Interview with Physician #2 on 02/05/15 at 1:10 PM revealed she met Patient #1 at the facility on 12/20/14. She stated Patient #1 had audible "stridor" (Stridor is a high-pitched breath sound, which is caused by a narrowed or obstructed airway. Inspiratory stridor often occurs in children with croup). She stated she was aware that Patient #1's guardian was upset because Patient #1 had not been seen in the ED and had to be taken 45 minutes away to be treated in an outpatient clinic. She stated she also complained to the administrator of the facility because Patient #1's guardian requested her phone number, but the facility failed to contact her or give the guardian information on how to contact the pediatrician. Physician #2 also stated the ED physician could have contacted her and she would have admitted the patient.
Interview with RN #2 on 02/05/15 at 12:45 PM revealed she was working as the House Supervisor on 12/20/14. She stated the CCRAO called and asked her to speak with Patient #1's guardian. RN #2 stated she spoke with the guardian and he was upset because the ED failed to see Patient #1 and he had to take the patient 45 minutes away to an outpatient clinic and then back to the facility for admission. RN #3 stated she assured Patient #1's guardian that she would inform administration of the concerns and make sure "things like this" did not happen again.
Interview with Patient #1's guardian, who is a paramedic, on 02/04/15 at 2:30 PM, revealed the hospital Community Chief Regulatory Affairs Officer contacted him regarding the facility's failure to assess/screen Patient #1 in the ED on 12/20/14. The guardian stated she apologized and stated she would look into the incident and follow up with him; however, he had no further contact from the facility.
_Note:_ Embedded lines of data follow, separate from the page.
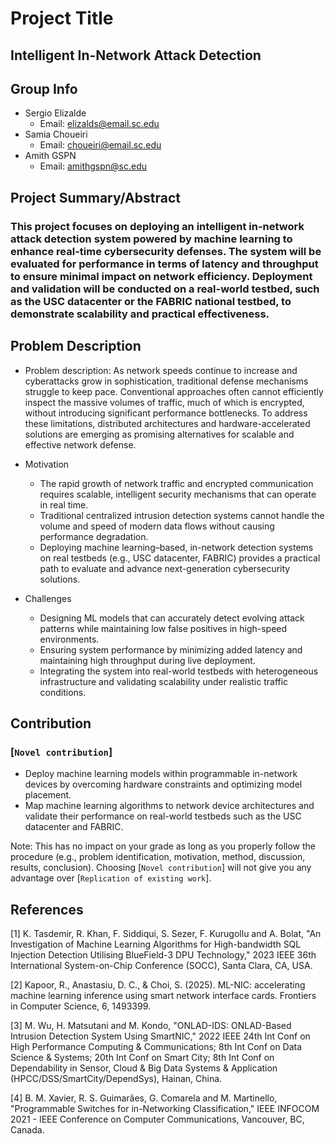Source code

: # Project Title  
## Intelligent In-Network Attack Detection 

## Group Info  
- Sergio Elizalde  
  - Email: elizalds@email.sc.edu
- Samia Choueiri  
  - Email: choueiri@email.sc.edu 
- Amith GSPN  
  - Email: amithgspn@sc.edu 

## Project Summary/Abstract  
### This project focuses on deploying an intelligent in-network attack detection system powered by machine learning to enhance real-time cybersecurity defenses. The system will be evaluated for performance in terms of latency and throughput to ensure minimal impact on network efficiency. Deployment and validation will be conducted on a real-world testbed, such as the USC datacenter or the FABRIC national testbed, to demonstrate scalability and practical effectiveness. 

## Problem Description  
- Problem description: As network speeds continue to increase and cyberattacks grow in sophistication, traditional defense mechanisms struggle to keep pace. Conventional approaches often cannot efficiently inspect the massive volumes of traffic, much of which is encrypted, without introducing significant performance bottlenecks. To address these limitations, distributed architectures and hardware-accelerated solutions are emerging as promising alternatives for scalable and effective network defense.
  
- Motivation  
  - The rapid growth of network traffic and encrypted communication requires scalable, intelligent security mechanisms that can operate in real time.  
  - Traditional centralized intrusion detection systems cannot handle the volume and speed of modern data flows without causing performance degradation.  
  - Deploying machine learning–based, in-network detection systems on real testbeds (e.g., USC datacenter, FABRIC) provides a practical path to evaluate and advance next-generation cybersecurity solutions.  
- Challenges  
  - Designing ML models that can accurately detect evolving attack patterns while maintaining low false positives in high-speed environments.  
  - Ensuring system performance by minimizing added latency and maintaining high throughput during live deployment.  
  - Integrating the system into real-world testbeds with heterogeneous infrastructure and validating scalability under realistic traffic conditions. 
 
## Contribution  
### [`Novel contribution`]    
- Deploy machine learning models within programmable in-network devices by overcoming hardware constraints and optimizing model placement.
- Map machine learning algorithms to network device architectures and validate their performance on real-world testbeds such as the USC datacenter and FABRIC.

Note: This has no impact on your grade as long as you properly follow the procedure (e.g., problem identification, motivation, method, discussion, results, conclusion). Choosing [`Novel contribution`] will not give you any advantage over [`Replication of existing work`].  

## References  
[1] K. Tasdemir, R. Khan, F. Siddiqui, S. Sezer, F. Kurugollu and A. Bolat, "An Investigation of Machine Learning Algorithms for High-bandwidth SQL Injection Detection Utilising BlueField-3 DPU Technology," 2023 IEEE 36th International System-on-Chip Conference (SOCC), Santa Clara, CA, USA.

[2] Kapoor, R., Anastasiu, D. C., & Choi, S. (2025). ML-NIC: accelerating machine learning inference using smart network interface cards. Frontiers in Computer Science, 6, 1493399.

[3] M. Wu, H. Matsutani and M. Kondo, "ONLAD-IDS: ONLAD-Based Intrusion Detection System Using SmartNIC," 2022 IEEE 24th Int Conf on High Performance Computing & Communications; 8th Int Conf on Data Science & Systems; 20th Int Conf on Smart City; 8th Int Conf on Dependability in Sensor, Cloud & Big Data Systems & Application (HPCC/DSS/SmartCity/DependSys), Hainan, China.

[4] B. M. Xavier, R. S. Guimarães, G. Comarela and M. Martinello, "Programmable Switches for in-Networking Classification," IEEE INFOCOM 2021 - IEEE Conference on Computer Communications, Vancouver, BC, Canada.


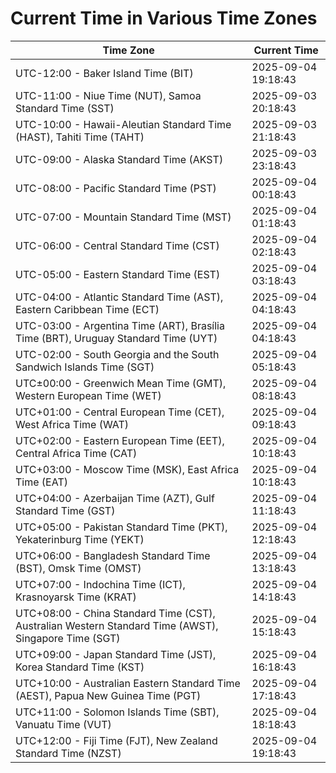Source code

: # Current Time in Various Time Zones

| Time Zone | Current Time |
|-----------|--------------|
| UTC-12:00 - Baker Island Time (BIT) | 2025-09-04 19:18:43 |
| UTC-11:00 - Niue Time (NUT), Samoa Standard Time (SST) | 2025-09-03 20:18:43 |
| UTC-10:00 - Hawaii-Aleutian Standard Time (HAST), Tahiti Time (TAHT) | 2025-09-03 21:18:43 |
| UTC-09:00 - Alaska Standard Time (AKST) | 2025-09-03 23:18:43 |
| UTC-08:00 - Pacific Standard Time (PST) | 2025-09-04 00:18:43 |
| UTC-07:00 - Mountain Standard Time (MST) | 2025-09-04 01:18:43 |
| UTC-06:00 - Central Standard Time (CST) | 2025-09-04 02:18:43 |
| UTC-05:00 - Eastern Standard Time (EST) | 2025-09-04 03:18:43 |
| UTC-04:00 - Atlantic Standard Time (AST), Eastern Caribbean Time (ECT) | 2025-09-04 04:18:43 |
| UTC-03:00 - Argentina Time (ART), Brasília Time (BRT), Uruguay Standard Time (UYT) | 2025-09-04 04:18:43 |
| UTC-02:00 - South Georgia and the South Sandwich Islands Time (SGT) | 2025-09-04 05:18:43 |
| UTC±00:00 - Greenwich Mean Time (GMT), Western European Time (WET) | 2025-09-04 08:18:43 |
| UTC+01:00 - Central European Time (CET), West Africa Time (WAT) | 2025-09-04 09:18:43 |
| UTC+02:00 - Eastern European Time (EET), Central Africa Time (CAT) | 2025-09-04 10:18:43 |
| UTC+03:00 - Moscow Time (MSK), East Africa Time (EAT) | 2025-09-04 10:18:43 |
| UTC+04:00 - Azerbaijan Time (AZT), Gulf Standard Time (GST) | 2025-09-04 11:18:43 |
| UTC+05:00 - Pakistan Standard Time (PKT), Yekaterinburg Time (YEKT) | 2025-09-04 12:18:43 |
| UTC+06:00 - Bangladesh Standard Time (BST), Omsk Time (OMST) | 2025-09-04 13:18:43 |
| UTC+07:00 - Indochina Time (ICT), Krasnoyarsk Time (KRAT) | 2025-09-04 14:18:43 |
| UTC+08:00 - China Standard Time (CST), Australian Western Standard Time (AWST), Singapore Time (SGT) | 2025-09-04 15:18:43 |
| UTC+09:00 - Japan Standard Time (JST), Korea Standard Time (KST) | 2025-09-04 16:18:43 |
| UTC+10:00 - Australian Eastern Standard Time (AEST), Papua New Guinea Time (PGT) | 2025-09-04 17:18:43 |
| UTC+11:00 - Solomon Islands Time (SBT), Vanuatu Time (VUT) | 2025-09-04 18:18:43 |
| UTC+12:00 - Fiji Time (FJT), New Zealand Standard Time (NZST) | 2025-09-04 19:18:43 |

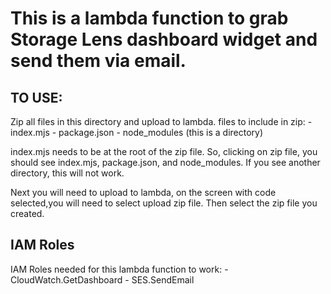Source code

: # This is a lambda function to grab Storage Lens dashboard widget and send them via email.

## TO USE:
Zip all files in this directory and upload to lambda.
files to include in zip:
    - index.mjs
    - package.json
    - node_modules (this is a directory)

index.mjs needs to be at the root of the zip file. So, clicking on zip file, you should see index.mjs, package.json, and node_modules. If you see another directory, this will not work.

Next you will need to upload to lambda, on the screen with code selected,you will need to select upload zip file. Then select the zip file you created.

## IAM Roles
IAM Roles needed for this lambda function to work:
    - CloudWatch.GetDashboard
    - SES.SendEmail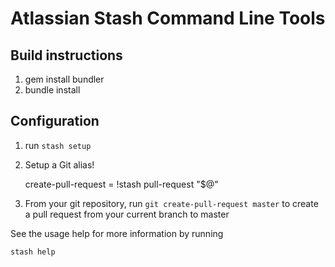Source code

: # Atlassian Stash Command Line Tools

## Build instructions
1. gem install bundler
2. bundle install

## Configuration
1. run `stash setup`
2. Setup a Git alias! 

    create-pull-request = !stash pull-request "$@" 

3. From your git repository, run `git create-pull-request master` to create a pull request from your current branch to master

See the usage help for more information by running

    stash help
Interview with the Community Chief Regulatory Affairs Officer on 02/09/15 at 4:30 PM revealed she received a complaint from Physician #1 and Physician #2 and was informed of Patient #1's guardian's complaints regarding the lack of care Patient #1 received in the Emergency Department. She stated she phoned the guardian and spoke with him and told him that she would follow up, but she meant that she would follow up with staff, not the guardian. She stated she never provided a written response to the guardian because she thought the issue was resolved.